Circulating angiogenesis regulators in cancer patients.

BACKGROUND/AIMS: To date, numerous studies have demonstrated that several angiogenesis regulators circulate in the blood and may function as endocrine factors in cancer patients. This review aims to give a comprehensive insight into the possible clinical value of circulating angiogenesis regulators, mainly basic fibroblast growth factor (bFGF), vascular endothelial growth factor (VEGF), and hepatocyte growth factor (HGF), angiogenin, pleiotrophin, thrombospondin (TSP) and endostatin (ES) in cancer patients.

METHODS

A computerized (MEDLINE) and a manual search based on the reference lists of the publications were performed to identify articles published on this topic.

RESULTS

In a detailed literature search, approximately 100 publications were found up to the end of 1999. Circulating angiogenic factors such as bFGF, VEGF, HGF and angiogenin have been evaluated not only as diagnostic and/or prognostic factors but also as predictive factors in cancer patients. On the other hand, little is known about the clinical significance of negative regulators. Neither the source nor the mechanism of protein externalization has been clarified in detail.

CONCLUSIONS

Although there are no known factors with established clinical utility, circulating angiogenesis regulators may be useful in several situations.
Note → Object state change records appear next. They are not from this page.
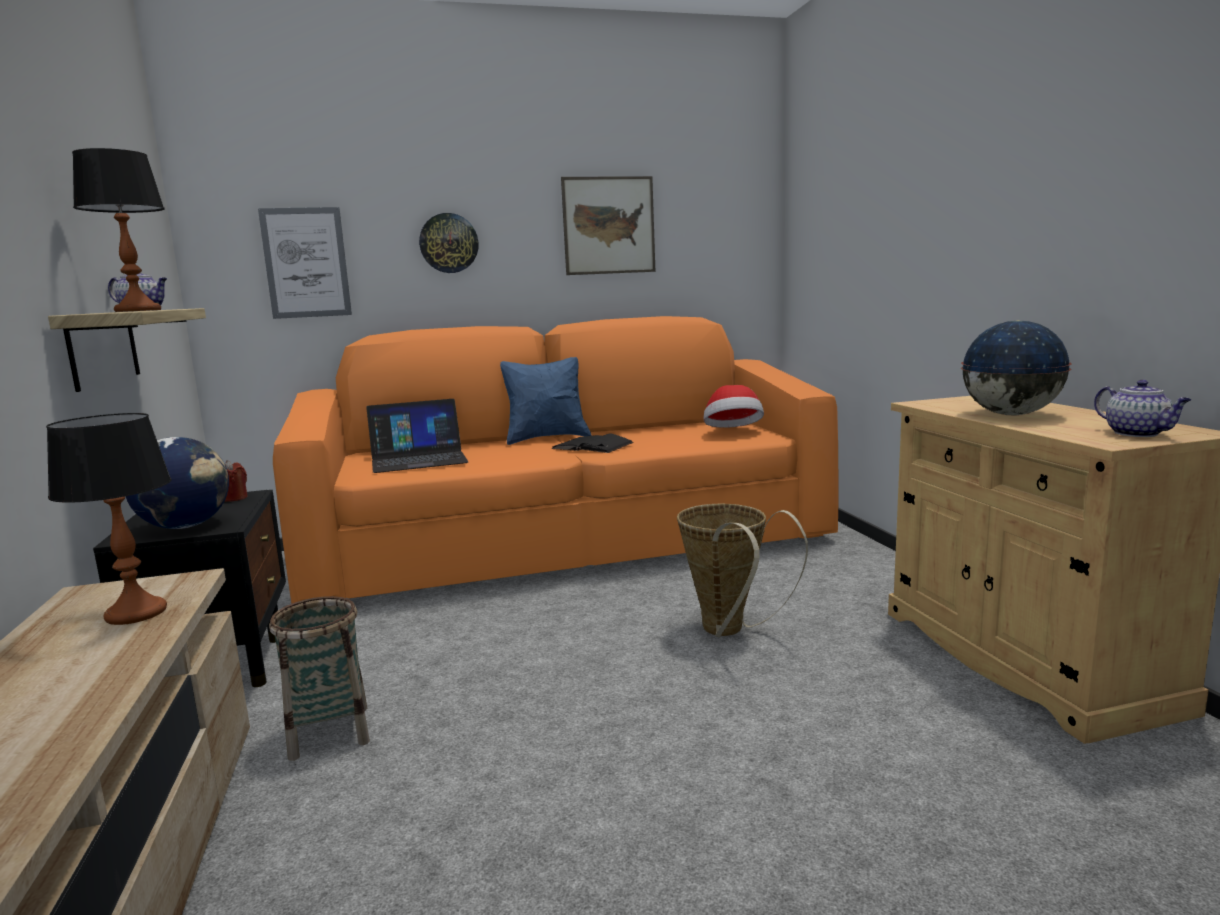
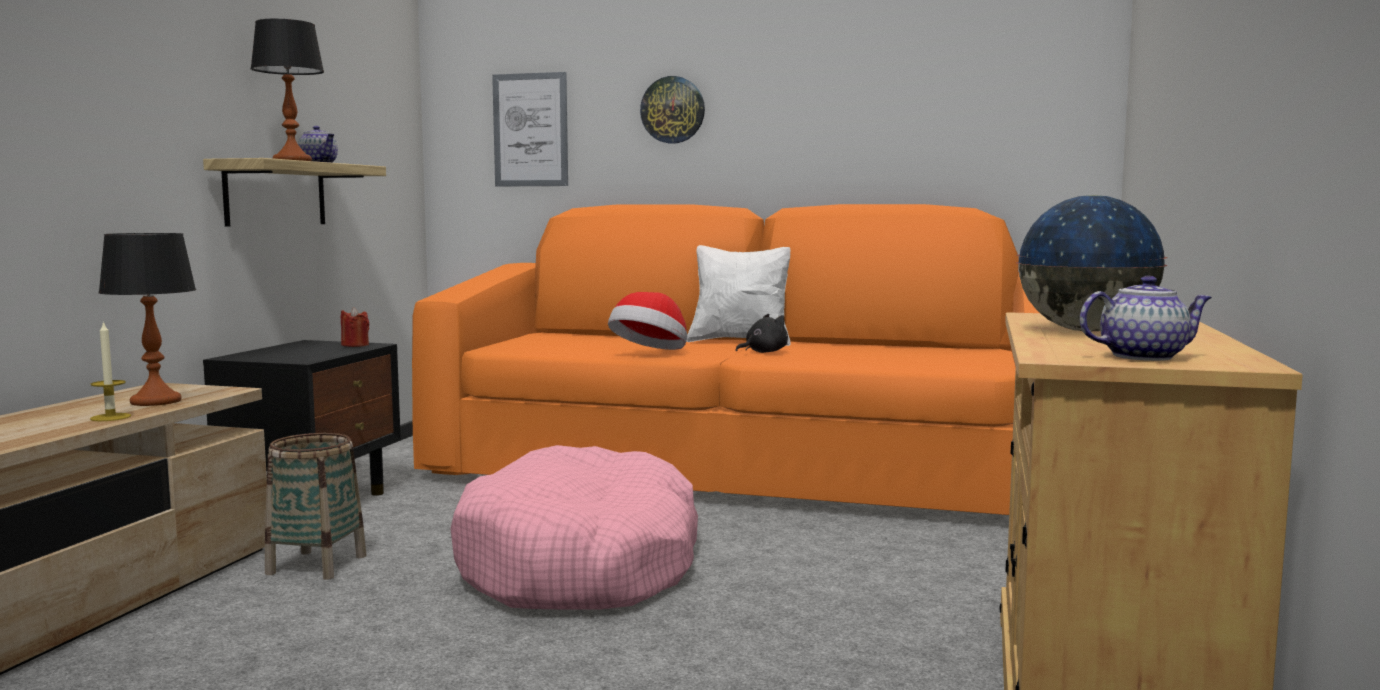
camera: 30 degrees right, 5 degrees down
(132, 649) = (110, 417): none -> candle
(186, 526) = (282, 356): globe -> none
(418, 459) = (576, 342): laptop -> none
(547, 438) = (741, 342): blue pillow -> white pillow
(570, 658) = (581, 565): none -> pink dog bed
(592, 446) = (763, 352): black book -> black plush toy
(609, 225) = (864, 88): picture -> none
(729, 632) = (774, 585): basket -> none
(733, 431) = (959, 359): hat -> hat (650, 353)
(1138, 434) = (1144, 356): teapot -> teapot turned 105 degrees counterclockwise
They could be used to determine the risk of developing cancer, to screen for early detection, to distinguish benign from malignant disease, and to distinguish between different types of malignancies. In patients with established malignancies such factors might be used to determine prognosis, to predict the response to therapy, and to monitor the clinical course. Further investigations are warranted to assess the specific utility of each factor.